Before they can cognitively process what is happening, someone who has experienced major or minor trauma may find themselves activated and overreacting to everyday situations with embodied sensations created by the nervous system response, that then is interpreted by the cognitive brain as fear, anxiety, depression, aggression, and so on. The more frequently or severely the body responds to stimulus with the need to fight, flight, or flee, the more symptomatic someone with a trauma history will appear and the more out of control they will feel.
Trauma can also impact the brain’s ability to encode and retrieves memory, to manage executive function, to receive sensory information, and to maintain attention and decision making.
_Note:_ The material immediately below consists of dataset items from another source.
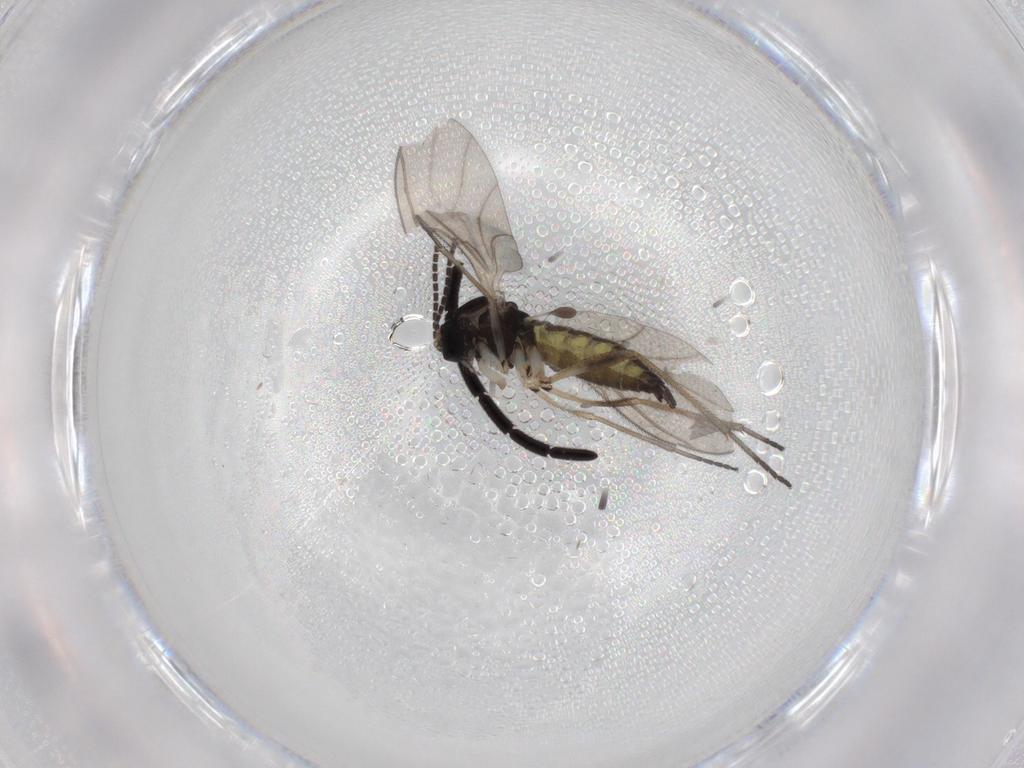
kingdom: Animalia
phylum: Arthropoda
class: Insecta
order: Diptera
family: Sciaridae
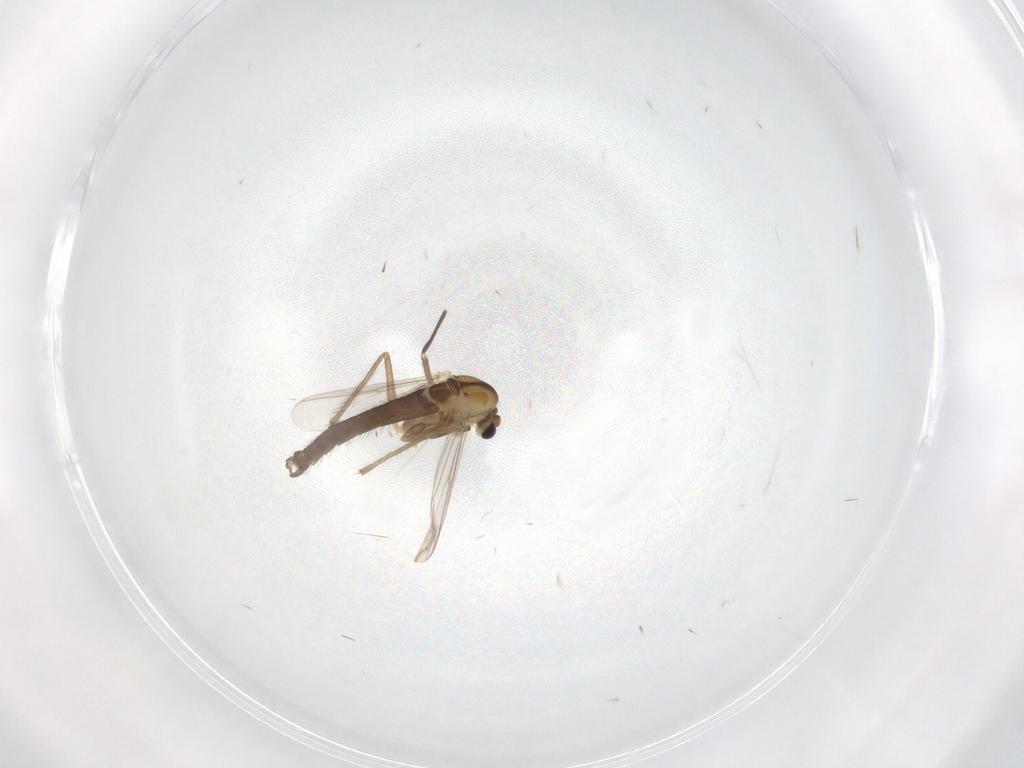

Mainstream therapeutic models tend not to integrate the physiological state with the mental state. But given these changes in a brain that has experienced trauma using cognition- or language-based treatment for PTSD may not be possible. Embodied therapies like EMDR are a useful avenue when a client is not ready to address their traumatic memory directly. A client need not share the actual incident to experience relief, rather these strategies allow for association and integration of all those parts of life that are touched by the trauma.
Our bodies are the experiencers, interpreters, and reminders of the events of our lives. Our nervous systems react quicker than we can consciously think and control our reactions to everyday events. As my vision board says, “Listen to your body. It’s smarter than you are.” Through embodied therapy, we can offer our clients new paths to that wisdom and to deep healing.